Renting property
Rent-to-buy scheme aims to help breach the ‘deposit barrier’
New homes at reduced rents give first-time buyers a chance to get on the housing ladder
by Rupert JonesMental health nurse Nicole Richards had been renting privately for years and had always found it impossible to save anything towards buying her first home, let alone the UK average first-time buyer deposit of £46,000. But she has now moved into a brand-new property, slashed her rent bill by more than £250 a month – with most of that money being channelled into an Isa – and will hopefully be in a position to buy her home in five years’ time.
Richards, 27, is among hundreds of key workers who have taken advantage of an innovative government-supported scheme that is expanding across the country and aims to remove the “deposit barrier” that is probably the biggest obstacle to home ownership for many on low and average incomes.
This scheme, known as rent to buy, means you pay a reduced rent on a new-build home to help you save for a deposit to buy the property. It is not new and we will probably be hearing more about it – possibly in the March budget.
Last September, the then housing minister, Esther McVey, said: “We’re going to look to expand rent to buy, so people can rent knowing they are going to buy, knowing they’ve got a bit of breathing space. Maybe it’s in five years, maybe it’s in 10 years but they will get to own that property, so they can plan, knowing they have the certainty of getting a deposit and getting that house.”
Richards signed up for her home through Rentplus, which describes itself as the country’s leading provider of rent-to-buy housing. It partners with housing associations and the majority of its applicants are key workers – NHS staff, teachers, firefighters, members of the armed forces – who often cannot afford to save up a deposit because their rent and essential outgoings are too high.
Richards, who lives in Northampton, was scanning Rightmove for a new place to live when she saw something about new one-bedroom houses that Rentplus was offering via the local housing association Greatwell Homes. She expressed an interest and then had to go through an interview process to check she could afford the property. “Then it was within a couple of weeks that I moved in,” she says.

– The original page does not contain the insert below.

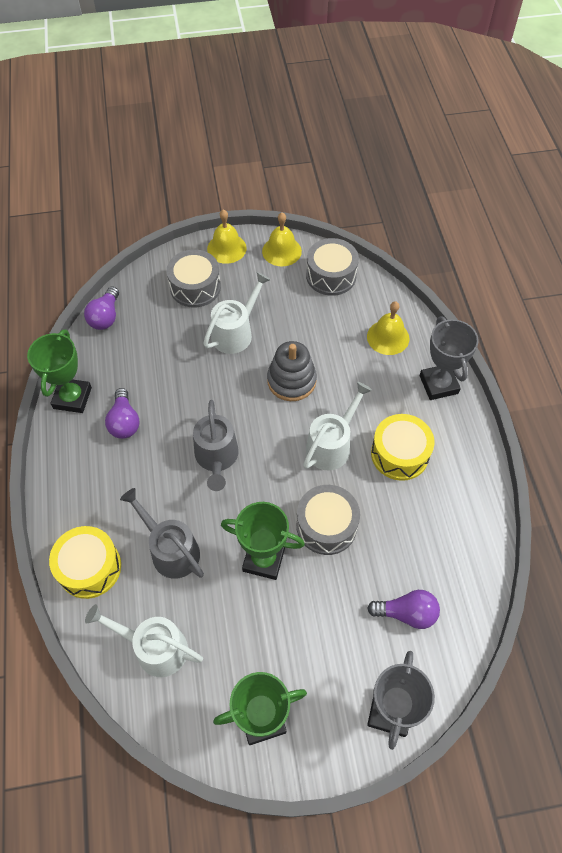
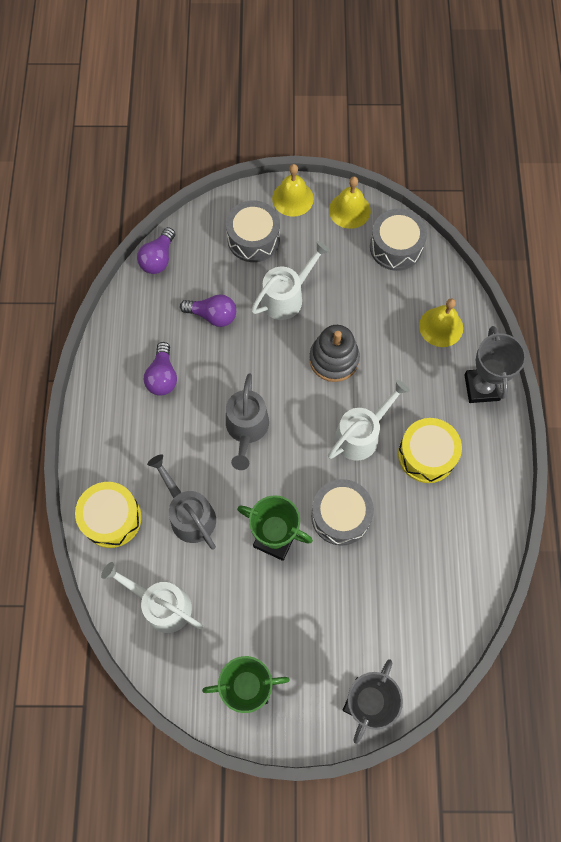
camera: 10 degrees right, 10 degrees up
green trophy [27,330,92,413] -> none
purple light bulb [367,590,440,629] -> purple light bulb moved to [180,294,236,327]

That was in May 2019.
Her rent is much cheaper: she was paying £725 a month but now it is £460. She set up an Isa and is paying in £200 a month by standing order to build up a pot of cash to go towards the deposit on the house.

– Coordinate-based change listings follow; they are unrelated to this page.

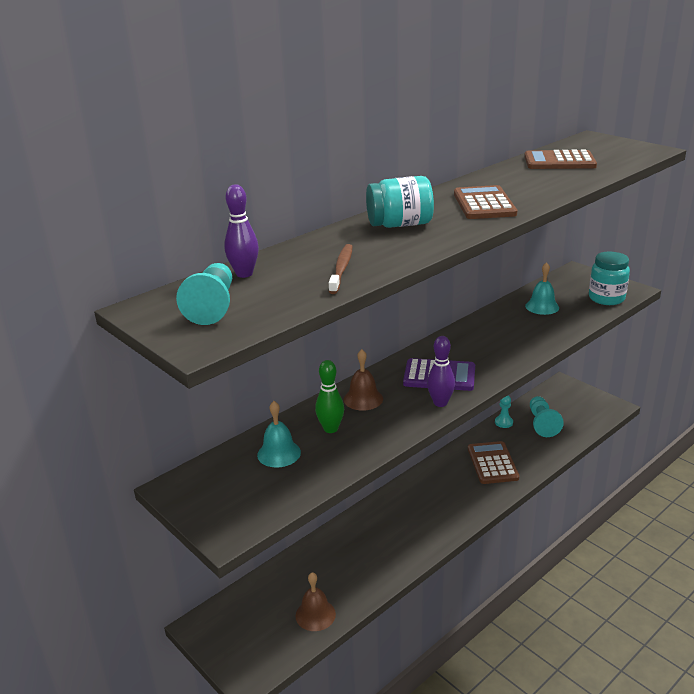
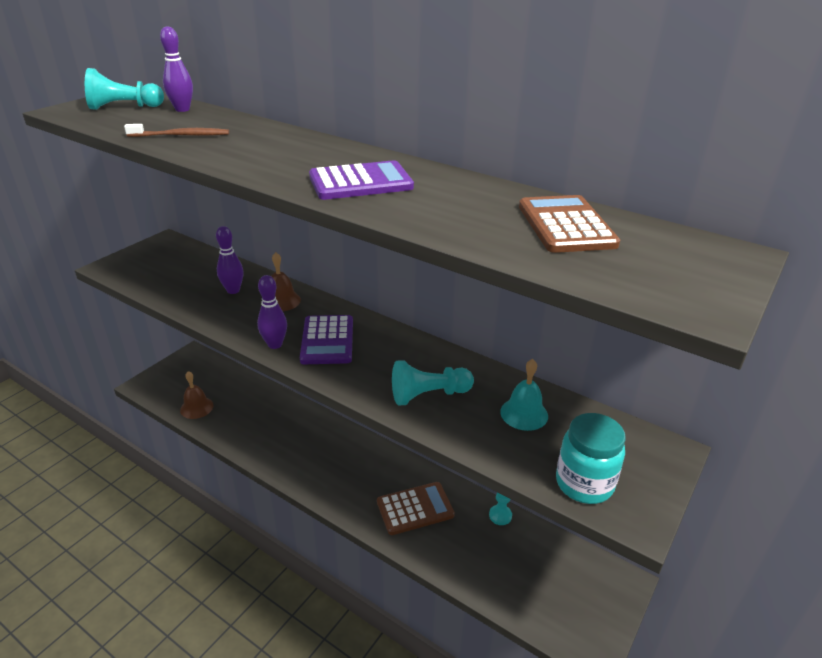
camera: 75 degrees right, 5 degrees up
turquoise bell [257,401,301,468] -> none
green bowling pin [315,360,344,433] -> purple bowling pin [216,226,244,294]
turquoise jar [366,176,434,228] -> none
brown calculator [454,185,517,219] -> purple calculator [309,160,414,200]
turquoise pawn [530,396,564,437] -> turquoise pawn moved to [392,360,474,405]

“I’d been renting for about six years and have never been able to save as much as I am now,” says Richards, who works full time as a nurse in a child and adolescent mental health unit.
Rentplus principally takes people from council waiting lists but it is not a social housing scheme – it is a commercial operation funded by long-term private investors that seeks to make a profit. However, it says this means it is able to deliver additional affordable homes on top of those that local authorities and housing associations can fund.
Rentplus has just over 850 homes, although it has set itself a target of delivering 5,000 homes across England by the end of this year. Its properties are spread across Devon, Dorset, Somerset, Oxfordshire, Northamptonshire, Cambridgeshire and Wiltshire – and it recently announced an expansion into the north of England.
But at present, you will not find any Rentplus homes in London – the place where the affordability problem is at its worst.
“London has priced itself out of what we’re trying to do … we haven’t ruled it out but we haven’t found anything that works for us across the boroughs of London,” it says.
So how does Rentplus work? It buys newly built homes from housing developers and leases them to housing associations, which then allocate them, including to people on council waiting lists. The properties range from one-bed apartments to five-bedroom houses.
Tenants move in and pay an affordable rent – typically 80% of the local market rent, and averaging about £575 a month – for five to 20 years on five-year renewable tenancies. Crucially, they also get security – as long as they keep paying the rent, they will not be evicted on the whim of the landlord. This gives them time to save, clear debts, build up a strong credit history and put down roots in the community. They do not have to pay an initial fee when they move in and they also do not have to cough up for service charges or towards repairs or upkeep, as that is all covered by their rent.
After fixed periods they are offered the chance to buy the home they are living in, which of course means no additional moving costs. At the point of purchase, tenants are gifted 10% of the market value of the property to put towards a deposit.
Rentplus was set up about five years ago and the first tranche of tenants are on track to buy their property next year.
In the past there have been issues with some banks and building societies not accepting gifted deposits from unrelated third parties, and there may be some lenders for whom this is still a problem. However, asked about this, Steve Collins, the Rentplus chief executive, says: “We provide a cash deposit direct into the solicitor’s account. The mortgage companies are generally happy.”